Start of Excerpted records

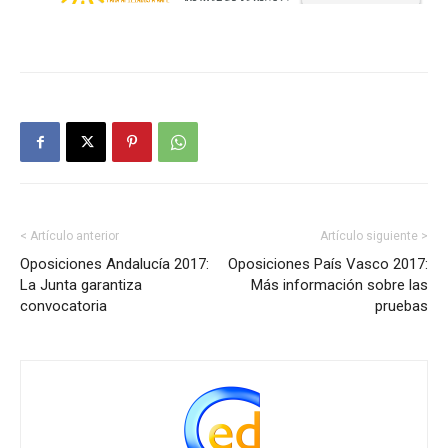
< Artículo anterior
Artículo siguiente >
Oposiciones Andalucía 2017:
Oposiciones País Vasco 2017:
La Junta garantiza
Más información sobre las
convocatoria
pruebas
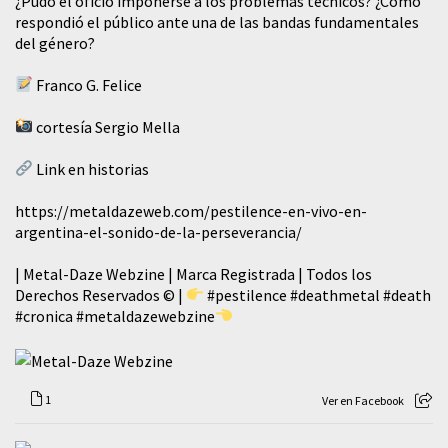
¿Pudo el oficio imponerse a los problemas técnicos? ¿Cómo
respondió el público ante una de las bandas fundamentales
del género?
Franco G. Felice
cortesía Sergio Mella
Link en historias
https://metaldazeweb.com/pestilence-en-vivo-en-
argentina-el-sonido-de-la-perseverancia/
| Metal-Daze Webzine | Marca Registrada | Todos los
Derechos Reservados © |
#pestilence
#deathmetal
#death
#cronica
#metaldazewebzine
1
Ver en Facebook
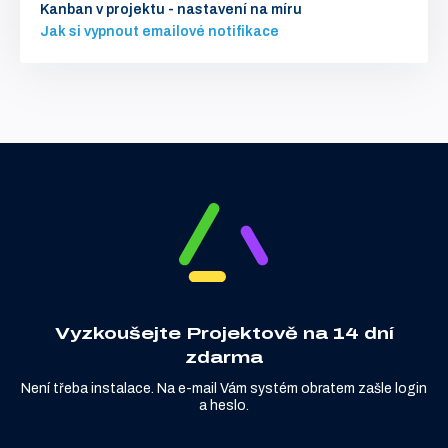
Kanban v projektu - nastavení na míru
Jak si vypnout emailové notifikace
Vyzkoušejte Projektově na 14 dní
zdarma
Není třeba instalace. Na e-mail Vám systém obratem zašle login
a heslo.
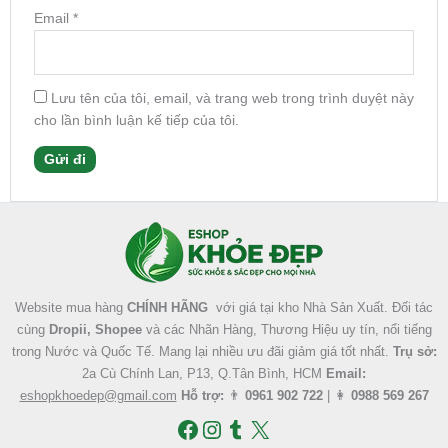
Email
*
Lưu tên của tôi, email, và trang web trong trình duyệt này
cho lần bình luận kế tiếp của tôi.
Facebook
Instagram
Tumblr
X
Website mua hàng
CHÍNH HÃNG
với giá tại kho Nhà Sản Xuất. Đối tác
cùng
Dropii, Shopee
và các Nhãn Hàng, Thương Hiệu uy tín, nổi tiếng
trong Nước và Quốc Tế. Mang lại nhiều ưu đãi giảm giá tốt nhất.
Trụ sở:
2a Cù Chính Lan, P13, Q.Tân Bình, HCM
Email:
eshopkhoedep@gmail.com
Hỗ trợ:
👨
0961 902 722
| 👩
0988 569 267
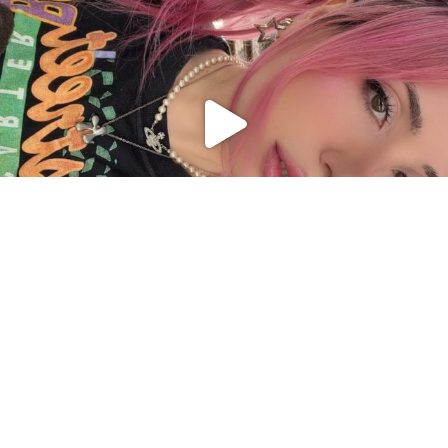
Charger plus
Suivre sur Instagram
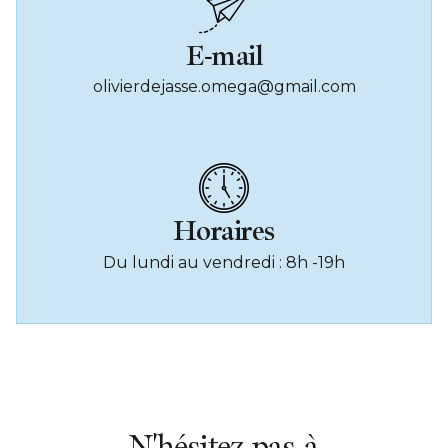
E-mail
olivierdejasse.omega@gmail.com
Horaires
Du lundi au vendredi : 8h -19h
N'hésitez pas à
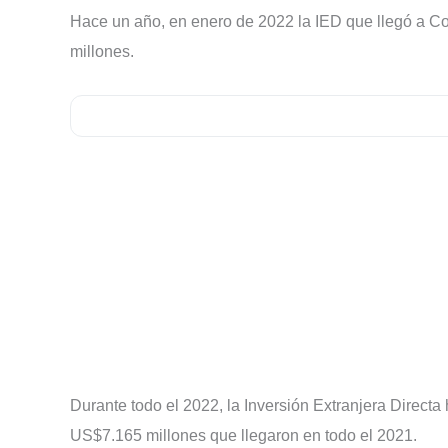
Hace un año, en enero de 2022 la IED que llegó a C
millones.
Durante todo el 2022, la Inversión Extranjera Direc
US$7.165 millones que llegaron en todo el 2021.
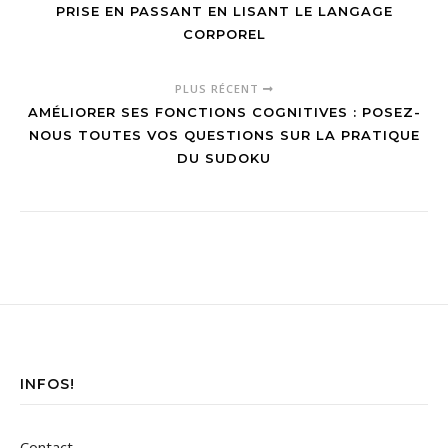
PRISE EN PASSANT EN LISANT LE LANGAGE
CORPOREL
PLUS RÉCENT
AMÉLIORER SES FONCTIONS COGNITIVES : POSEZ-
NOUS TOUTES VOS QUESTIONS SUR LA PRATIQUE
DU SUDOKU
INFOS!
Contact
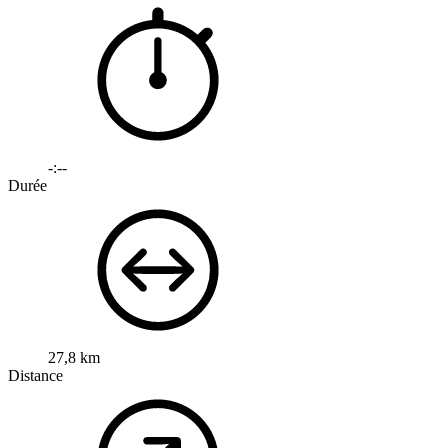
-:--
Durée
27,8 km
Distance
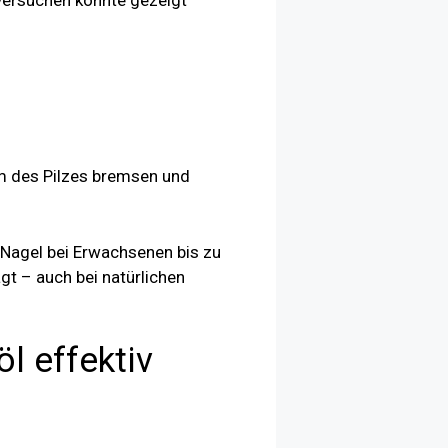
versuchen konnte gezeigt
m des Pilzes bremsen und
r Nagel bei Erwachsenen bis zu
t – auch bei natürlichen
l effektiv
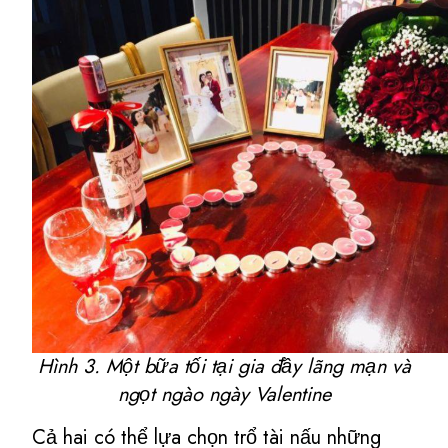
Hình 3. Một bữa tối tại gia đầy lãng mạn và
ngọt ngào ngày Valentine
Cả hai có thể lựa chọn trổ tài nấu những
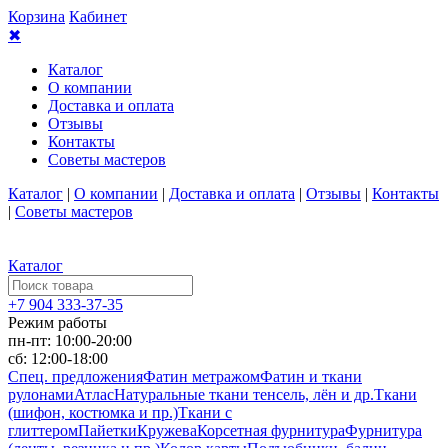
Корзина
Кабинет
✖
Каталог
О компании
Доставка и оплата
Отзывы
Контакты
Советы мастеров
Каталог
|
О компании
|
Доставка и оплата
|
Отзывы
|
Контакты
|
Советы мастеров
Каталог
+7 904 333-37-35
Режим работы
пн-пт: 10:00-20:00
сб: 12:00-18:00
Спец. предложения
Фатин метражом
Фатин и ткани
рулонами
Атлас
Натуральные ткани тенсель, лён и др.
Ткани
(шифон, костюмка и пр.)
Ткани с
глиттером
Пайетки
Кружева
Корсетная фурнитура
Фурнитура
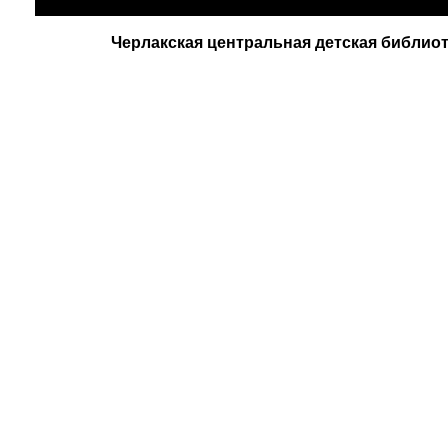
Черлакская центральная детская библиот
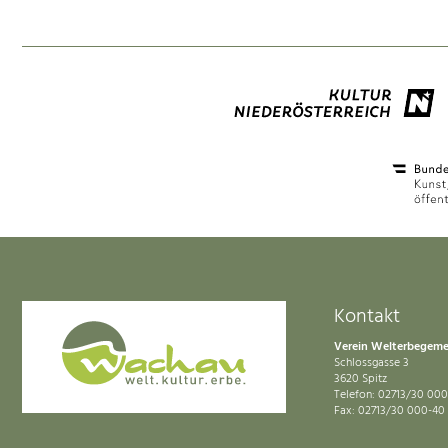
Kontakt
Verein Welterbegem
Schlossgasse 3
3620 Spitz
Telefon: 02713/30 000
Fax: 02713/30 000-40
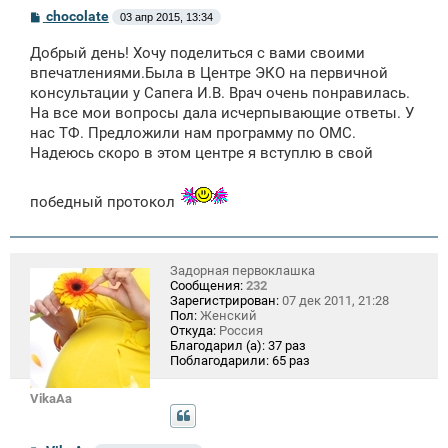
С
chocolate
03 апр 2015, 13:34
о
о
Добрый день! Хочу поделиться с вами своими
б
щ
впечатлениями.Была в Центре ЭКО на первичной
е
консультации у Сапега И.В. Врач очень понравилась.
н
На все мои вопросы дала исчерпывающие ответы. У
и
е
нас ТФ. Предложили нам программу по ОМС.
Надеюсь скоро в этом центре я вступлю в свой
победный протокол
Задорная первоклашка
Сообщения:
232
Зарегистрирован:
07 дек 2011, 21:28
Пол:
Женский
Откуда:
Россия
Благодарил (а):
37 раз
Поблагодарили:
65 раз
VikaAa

End of Excerpted records

### Assigned task
Beginning with the first line of the records, write out every line up to and including the one with "r Nagel bei Erwachsenen bis zu", exactly, and omit all pictures.

### Written response
< Artículo anterior
Artículo siguiente >
Oposiciones Andalucía 2017:
Oposiciones País Vasco 2017:
La Junta garantiza
Más información sobre las
convocatoria
pruebas
¿Pudo el oficio imponerse a los problemas técnicos? ¿Cómo
respondió el público ante una de las bandas fundamentales
del género?
Franco G. Felice
cortesía Sergio Mella
Link en historias
https://metaldazeweb.com/pestilence-en-vivo-en-
argentina-el-sonido-de-la-perseverancia/
| Metal-Daze Webzine | Marca Registrada | Todos los
Derechos Reservados © |
#pestilence
#deathmetal
#death
#cronica
#metaldazewebzine
1
Ver en Facebook
Kanban v projektu - nastavení na míru
Jak si vypnout emailové notifikace
Vyzkoušejte Projektově na 14 dní
zdarma
Není třeba instalace. Na e-mail Vám systém obratem zašle login
a heslo.
Email
*
Lưu tên của tôi, email, và trang web trong trình duyệt này
cho lần bình luận kế tiếp của tôi.
Facebook
Instagram
Tumblr
X
Website mua hàng
CHÍNH HÃNG
với giá tại kho Nhà Sản Xuất. Đối tác
cùng
Dropii, Shopee
và các Nhãn Hàng, Thương Hiệu uy tín, nổi tiếng
trong Nước và Quốc Tế. Mang lại nhiều ưu đãi giảm giá tốt nhất.
Trụ sở:
2a Cù Chính Lan, P13, Q.Tân Bình, HCM
Email:
eshopkhoedep@gmail.com
Hỗ trợ:
👨
0961 902 722
| 👩
0988 569 267
Charger plus
Suivre sur Instagram
E-mail
olivierdejasse.omega@gmail.com
Horaires
Du lundi au vendredi : 8h -19h
N'hésitez pas à
Hace un año, en enero de 2022 la IED que llegó a C
millones.
Durante todo el 2022, la Inversión Extranjera Direc
US$7.165 millones que llegaron en todo el 2021.
PRISE EN PASSANT EN LISANT LE LANGAGE
CORPOREL
PLUS RÉCENT
AMÉLIORER SES FONCTIONS COGNITIVES : POSEZ-
NOUS TOUTES VOS QUESTIONS SUR LA PRATIQUE
DU SUDOKU
INFOS!
Contact
-:--
Durée
27,8 km
Distance
versuchen konnte gezeigt
m des Pilzes bremsen und
r Nagel bei Erwachsenen bis zu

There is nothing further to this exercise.